Pitcher Ken Brett died of it in 2003. Tug McGraw and Johnny Oates died the next year. Third baseman and longtime Phillies coach John Vukovich died in 2007.
"Yeah, it's very scary," Bowa told USA Today. "I know cancer is a big illness in our society, but to have that many (Phillies) guys get brain cancer ..."
People want to know whether Veterans Stadium played a role. It was the Phillies home from 1971 to 2003 and demolished in 2004.
"Once it happened to Tug, we were all in shock," said former Phillies pitcher Dickie Noles, according to the USA Today report. "Then once it happened to Vuk, the other ballplayers kind of had the feeling like, 'Wow.' Then when it happened to Daulton, every ballplayer I've seen talked about it.
"There seems to be some correlation with this and baseball. What was the Vet built on? Was it something in the building? The asbestos?"
Bowa said he discussed the issue with former Phillies Dave Hollins, Greg Luzinski and Marty Bystrom.
"I know there were a lot of pipes that were exposed when we played there and we had AstroTurf," said Bowa. "I'm not trying to blame anybody. It's just sort of strange that that can happen to one team playing at the Vet."
The USA Today article reported that national studies suggest males have a 0.7 percent chance of being diagnosed with a malignant brain tumor. However, 3.14 percent of the Phillies' 159 players from 1973 to 1983 were diagnosed with brain cancer.
Dr. Richard Osenbach, a brain surgeon who grew up in a Philadelphia as a Phillies fan, does not believe there is any cause and effect from playing at Veterans Stadium.
"It is sort of wild, but probably complete coincidence," said Dr. Osenbach told USA Today. "Jeez, Louise, I can't imagine it would have anything to do with baseball."
There is no concrete evidence that is anything more than coincidence.
"There is not a known cause for brain tumors," Deneen Hesser, chief mission officer for the American Brain Tumor Association, told the paper.
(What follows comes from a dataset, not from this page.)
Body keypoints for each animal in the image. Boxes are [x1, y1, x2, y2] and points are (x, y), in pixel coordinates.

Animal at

Just four other major leaguers were diagnosed with brain cancers and died over the last 15 years: Gary Carter, Dan Quisenberry, Bobby Murcer and Dick Howser. All of them played games at the Vet.
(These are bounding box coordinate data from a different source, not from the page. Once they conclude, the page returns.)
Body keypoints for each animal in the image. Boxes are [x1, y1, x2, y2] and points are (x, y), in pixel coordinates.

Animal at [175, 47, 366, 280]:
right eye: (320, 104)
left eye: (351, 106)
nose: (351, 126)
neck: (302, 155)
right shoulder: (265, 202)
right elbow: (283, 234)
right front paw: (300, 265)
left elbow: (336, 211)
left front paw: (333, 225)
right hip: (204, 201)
The Philadelphia Eagles played home games at the Vet for many years, and none of their players is known to be a victim of brain cancer.
No case study has been done on the Phillies' unusual situation. If one were to be done, it would be performed by the Pennsylvania Department of Health.
Bowa would like to see it done.
"I think for guys that are still alive, it would ease some of their questions," he said. "It's hard to believe that there's no documentation. It's very ironic that four or five of our guys have gotten brain cancer. It seems very, very rare."
In the meantime, Daulton is up against discouraging odds. The American Brain Tumor Association says that the median survival for patients with glioblastoma, which is the form Daulton has, is 12 to 14 months. The two-year survival rate is just 30 percent.